Kind of like how Mick wouldn't let Rocky get laid before for a big fight... Makes a man weaker in the legs... :oops:

I do think he is a good coach though, and the stats and facts that have been laid out in this and other threads demonstrate that he has the foundation of a good team. After suffering through this season, I think he'll get that edge back and the team will rebound nicely.

I also think that in the game of football, unlike the classroom and society in general to which Tex alluded, an edge helps. For every Landry and Shula, there are more recent examples, such as Parcells, Cowher, Coughlin, and even Holmgren, that have a more in-your-face disciplinarian edge that justifies the opposite argument.

In the end, I think being able to be smart and flexible enough to push the right buttons at the right time is best. Intelligence and a sense of toughness wins out... All players can respect that, and a coach needs to be respected above all else.

Off the subject a bit, but I'm a big fan of what Singletary is doing out in San Francisco. It'll take some time, but when he gets "his guys" who want to play in a team-first environment, molded in his image, look out for one dangerously tough team to play.

cpk1994
01-02-2009, 06:48 AM
I don't think not practicing outdoors in December is an issue. If memory serves I don't recall Holmgren doing it either.
Holmgren didn't. Remember the NFC title game against Carolina. They didn't practice outdoors before that game and they didn't have a problem with it. Using the "they didn't practice outdoors" as a reason for bad play is just looking for an exucse for it.

I tend to agree, but this why practice with the door closed? Even Sherman was smart enough to realize that getting used to the conditions and cold weather will prepare you to play in them.

The thing that I cannot stand about MM is how he talks a big game about how he wants to be this physical, hard hitting team, yet the offense is a finesse, timing based passing attack, and the defense is a passive bend-but-don't-break scheme.

MM needs to keep building the trenches and hope to find that stud linemen that they can run behind and have consistent success. Our running game is still too inconsistent.Yeah becuase it really Hellped SHerman wins those games against Atlanta and Minnersota. :roll: The whole cold weather excuse is pure bullshit.

Fritz
01-02-2009, 07:41 AM
I'm not sure, Patler. Marinelli came into Detroit with that mentality of the marine sergeant guy who was going to bust their schnutts in practice, then fielded teams that very often lost at the end of the game (prior to this year, when they just sucked continually).

I fall back to the position that it's all in the trenches. Those are the two places in which a team can assert control of a game. A defensive secondary, no matter how good, can't do that. Nor can a receiver. But the offensive line and the defensive line of your team can, at the end of the game, assert itself and control what happens moreso than any other position group, including QB.
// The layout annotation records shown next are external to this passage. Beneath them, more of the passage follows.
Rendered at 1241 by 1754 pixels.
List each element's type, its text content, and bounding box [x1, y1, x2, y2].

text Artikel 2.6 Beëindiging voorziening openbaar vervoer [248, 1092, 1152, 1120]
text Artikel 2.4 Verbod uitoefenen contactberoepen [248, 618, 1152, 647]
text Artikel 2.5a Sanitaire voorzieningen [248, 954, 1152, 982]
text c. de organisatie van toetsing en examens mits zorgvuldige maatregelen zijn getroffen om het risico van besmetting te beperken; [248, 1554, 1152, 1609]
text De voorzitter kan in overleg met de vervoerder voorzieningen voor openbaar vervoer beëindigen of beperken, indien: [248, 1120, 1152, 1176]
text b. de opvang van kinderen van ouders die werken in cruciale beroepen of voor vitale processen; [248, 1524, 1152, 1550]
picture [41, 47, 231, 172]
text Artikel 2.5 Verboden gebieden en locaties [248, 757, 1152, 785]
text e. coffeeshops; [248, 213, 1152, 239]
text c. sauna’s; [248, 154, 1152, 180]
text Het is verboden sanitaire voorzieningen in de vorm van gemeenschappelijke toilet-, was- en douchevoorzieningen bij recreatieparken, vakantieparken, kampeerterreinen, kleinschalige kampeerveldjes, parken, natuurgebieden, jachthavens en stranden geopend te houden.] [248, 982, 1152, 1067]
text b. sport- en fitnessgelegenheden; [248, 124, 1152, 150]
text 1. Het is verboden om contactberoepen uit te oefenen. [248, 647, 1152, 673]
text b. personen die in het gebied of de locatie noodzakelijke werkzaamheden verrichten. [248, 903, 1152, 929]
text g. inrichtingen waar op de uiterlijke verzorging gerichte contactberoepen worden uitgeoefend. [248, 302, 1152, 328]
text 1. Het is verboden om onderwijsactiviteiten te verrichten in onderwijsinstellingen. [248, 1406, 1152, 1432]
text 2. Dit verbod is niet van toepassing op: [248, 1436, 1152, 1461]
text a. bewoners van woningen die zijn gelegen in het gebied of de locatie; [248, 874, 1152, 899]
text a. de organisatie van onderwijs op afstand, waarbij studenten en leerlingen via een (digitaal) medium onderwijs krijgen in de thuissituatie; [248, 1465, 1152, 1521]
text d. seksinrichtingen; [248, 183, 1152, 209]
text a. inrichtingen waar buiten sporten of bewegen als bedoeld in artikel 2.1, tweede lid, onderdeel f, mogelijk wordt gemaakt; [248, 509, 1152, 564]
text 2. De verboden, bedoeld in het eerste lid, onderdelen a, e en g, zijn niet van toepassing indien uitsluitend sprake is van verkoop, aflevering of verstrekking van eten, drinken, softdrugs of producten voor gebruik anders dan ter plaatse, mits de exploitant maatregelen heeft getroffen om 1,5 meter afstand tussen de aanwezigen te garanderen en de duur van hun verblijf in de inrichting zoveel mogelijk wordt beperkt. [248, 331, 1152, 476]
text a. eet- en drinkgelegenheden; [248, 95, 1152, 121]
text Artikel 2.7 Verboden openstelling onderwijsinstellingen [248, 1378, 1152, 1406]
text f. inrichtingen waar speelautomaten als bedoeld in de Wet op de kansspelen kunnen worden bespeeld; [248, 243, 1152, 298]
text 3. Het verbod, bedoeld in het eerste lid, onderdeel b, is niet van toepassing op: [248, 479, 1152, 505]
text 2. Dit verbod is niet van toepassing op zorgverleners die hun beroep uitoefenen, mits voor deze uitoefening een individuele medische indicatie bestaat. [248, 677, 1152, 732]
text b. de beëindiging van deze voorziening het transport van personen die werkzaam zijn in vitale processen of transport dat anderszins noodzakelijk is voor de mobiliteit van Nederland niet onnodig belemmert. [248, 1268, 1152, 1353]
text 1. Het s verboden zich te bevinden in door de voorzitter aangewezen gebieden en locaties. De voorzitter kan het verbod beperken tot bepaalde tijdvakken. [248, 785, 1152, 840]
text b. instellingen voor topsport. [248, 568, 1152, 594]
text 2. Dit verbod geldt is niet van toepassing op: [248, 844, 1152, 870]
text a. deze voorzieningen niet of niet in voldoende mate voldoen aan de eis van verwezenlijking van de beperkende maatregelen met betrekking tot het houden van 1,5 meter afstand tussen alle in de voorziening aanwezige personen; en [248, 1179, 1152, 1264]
So I'd like to see some talent procured and those two lines stabilized - particularly the offensive side - for the Packers. How, I do not know. It sounds like the big possible fa'sas far as defensive linemen will be re-signed by their teams. So I don't know. Maybe TT can find a second tier guy who can fill a gap, then maybe draft someone who can contribute in one area in his first year. I don't know. But it's the lines that in my estimation require the most attention.